In one of Mary Beth's blog posts there is an artist statement for her Mindful Series where she says, "I want to be kind, hopeful, and a good listener." It's Mary Beth's intent that by practicing these character traits she is able to make the world a better place.
Prior to reading Mary Beth's blog I had written this: There is peace in Mary Beth's work and a clear connectivity to her natural surroundings. Her work is thoughtful and true.
It was fascinating to me that I could grasp these feelings through her work and it reminded me of the power of positivity.
Scroll down to read more about Mary Beth.
Who are you and what do you make?
My name is Mary Beth Boone and I am a book artist and letterpress printer living in Greensboro, NC. I began making books about 20 years ago and display my work extensively. Recent exhibits include Pop-Up Now at 23 Sandy Gallery in Portland, OR and BookOpolis 2017/Dream A Book at Book Works in Asheville, NC. A Winter Residency at the Penland School of Crafts in 2012 inspired me to purchase a Vandercook SP 15 letterpress and set up a small print shop. I print under the imprint Purple Pumpkin Press and my work is in private and public collections. I hold a MFA from the University of SC, Columbia. When I am not in the studio, you can find me in my gardens or hiking in the woods!
Tell us about your process and your daily routine related to creating.
I try to spend time each day making art. This might entail drawing and planning new ideas, transferring drawings to linoleum blocks, carving blocks, then proofing and printing. If I am working on an artist book; I might devote several weeks to its completion. If a book or card has text, then I will compose the type form, set it up on my press and print it; bringing image and type together. I spend several weeks at a time working on production pieces such as blank books, boxes, or cards. My most favorite work is drawing an image, transferring it to a block, carving and watching it evolve into a print.
What is integral to your work as an artist?
Selecting materials such as papers, fabrics, threads, inks, or found objects and uniting these in such a way so as to provide my audience with an artifact that has a new sense of wonder and completeness.
How has your practice changed over time?
I stopped teaching full time in 2013. Just prior to this, I learned how to letterpress print. I then acquired a letterpress and set up my own print shop. The synchronicity of these events has had a profound impact on my artwork in recent years.
What themes do you pursue?
As I grow older I realize that influences - growing up in the South, an appreciation for handmade and preserved objects; in addition to the cultivation of land and plants - are finding their way into my work. It’s the contemplative aspect of my pieces that I hope will promote my audience to ponder their own ideas and perspectives about the interdependent web of life.

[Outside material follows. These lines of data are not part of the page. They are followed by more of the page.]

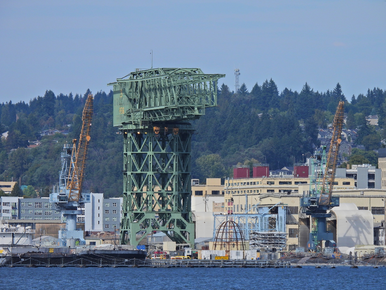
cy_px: 145
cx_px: 193
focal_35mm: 550
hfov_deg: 3.6
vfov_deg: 2.7
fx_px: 6133
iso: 100
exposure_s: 1/1000
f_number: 5
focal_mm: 98.1
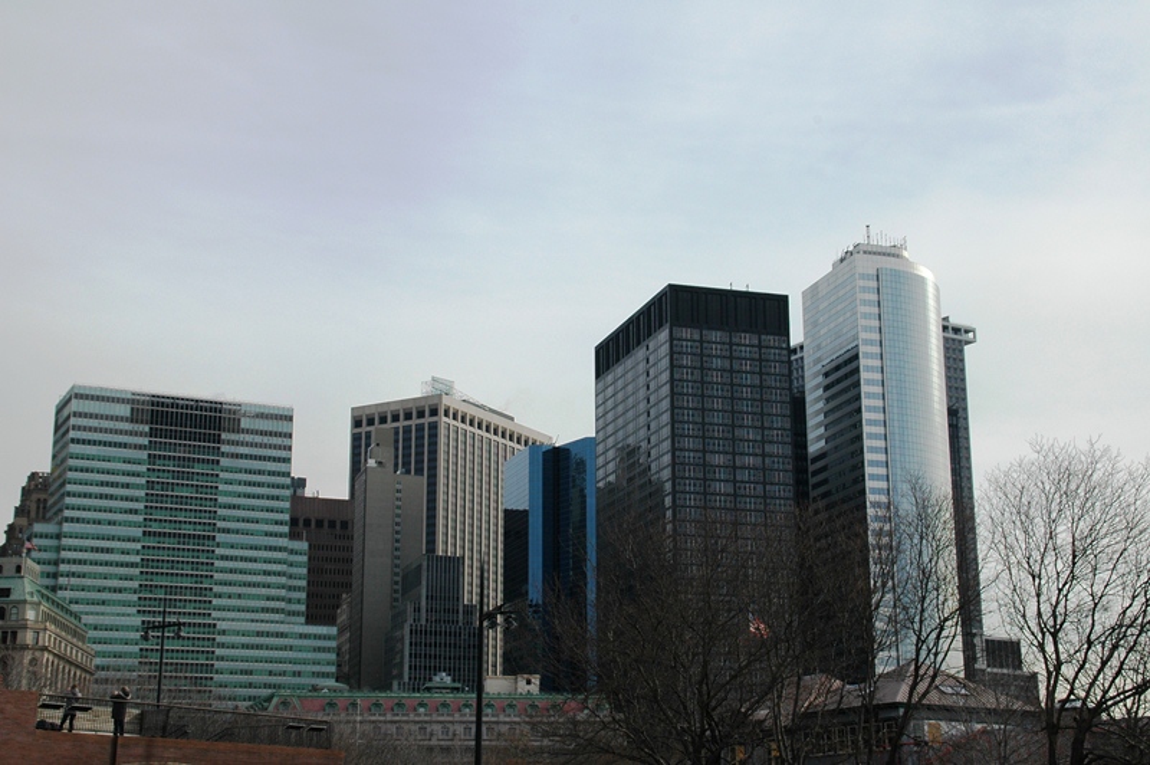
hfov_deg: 35.1
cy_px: 382
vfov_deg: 23.7
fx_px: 1819
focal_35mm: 57
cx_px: 575
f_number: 11
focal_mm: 38
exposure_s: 1/400
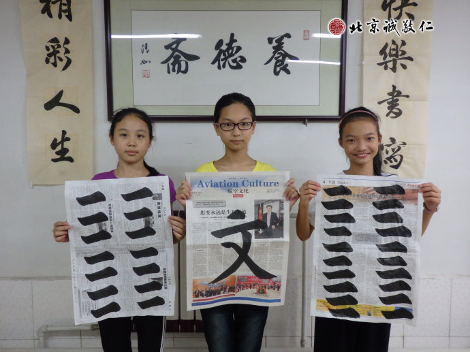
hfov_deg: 60.0
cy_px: 176
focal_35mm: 30
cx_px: 235
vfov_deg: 46.8
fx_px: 407
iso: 500
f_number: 3.3
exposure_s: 1/60
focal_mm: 5.5
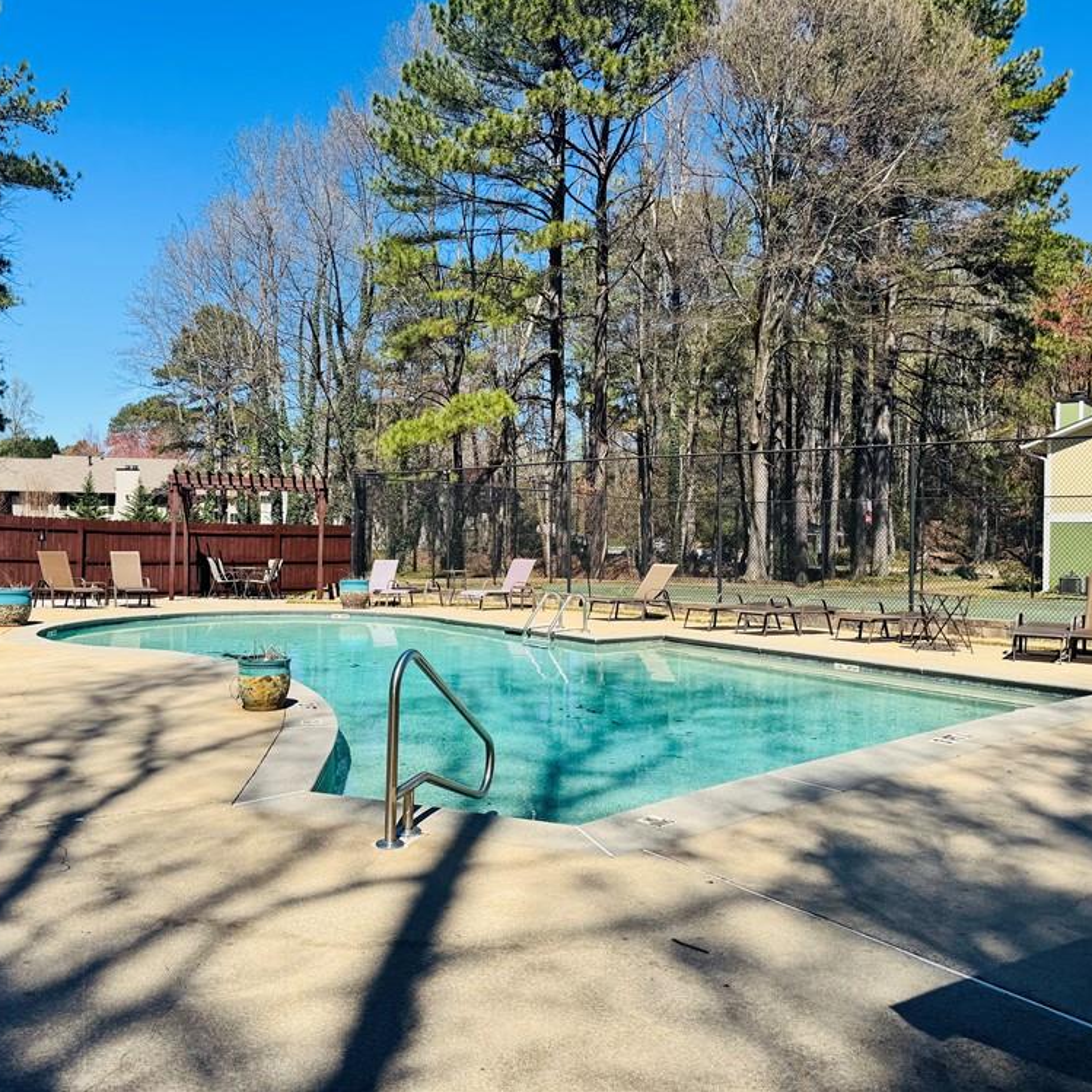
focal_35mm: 29
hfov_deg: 55.4
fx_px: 1035
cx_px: 467
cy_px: 534
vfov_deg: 55.6
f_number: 1.78
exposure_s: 1/3802
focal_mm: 6.76
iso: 80
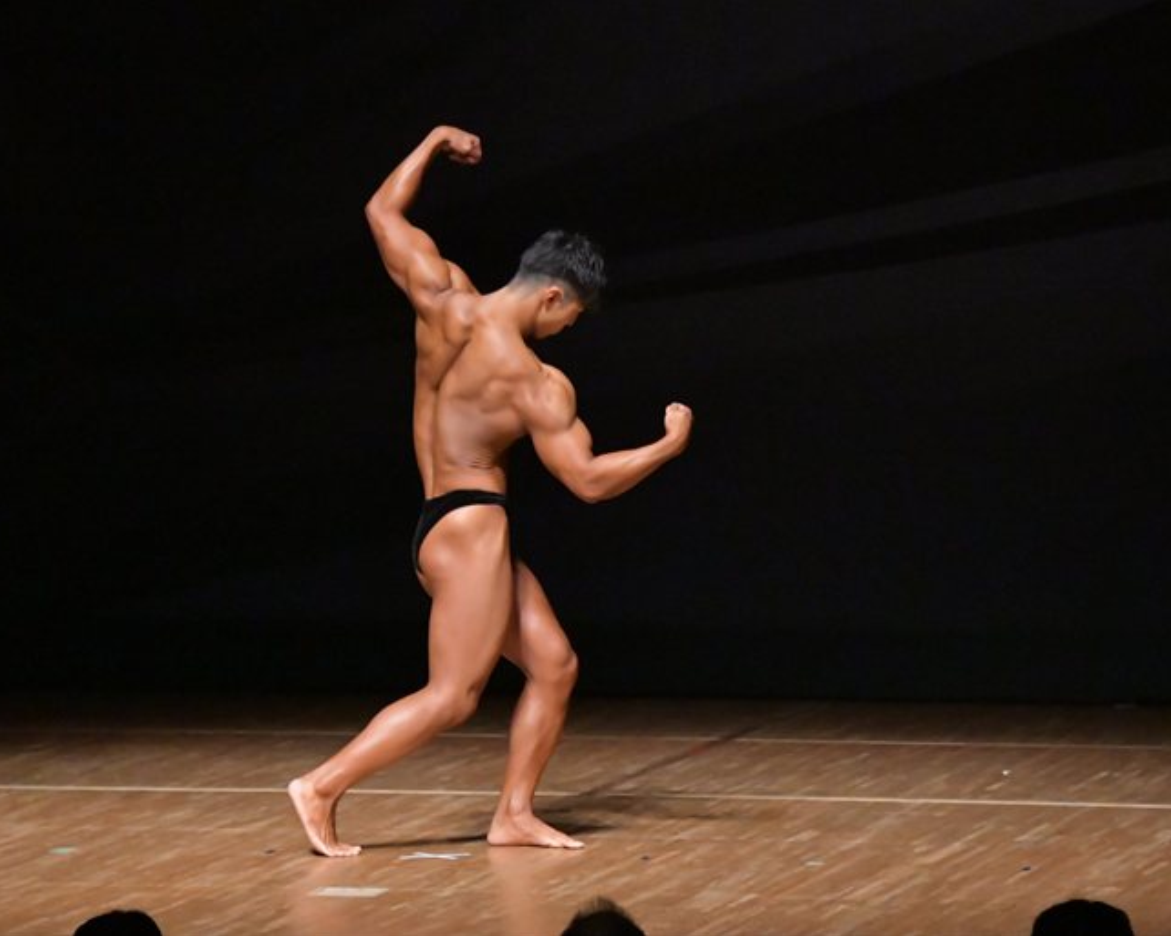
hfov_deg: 7.6
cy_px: 467
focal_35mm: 255
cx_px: 541
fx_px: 8834
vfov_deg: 6.1
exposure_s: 1/400
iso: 12800
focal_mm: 150
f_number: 5.6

What is your dream project?
I recently completed a boxed book entitled Garden Reverie. I combined a suite of nine prints based on the natural world - birds, flowers, and insects - with a poem. I now want to complete a small installation arranging variations and multiples of these prints into a wall mosaic with some of the prints suspended from the ceiling in front of the mosaic - a Garden Reverie environment! Oh what fun!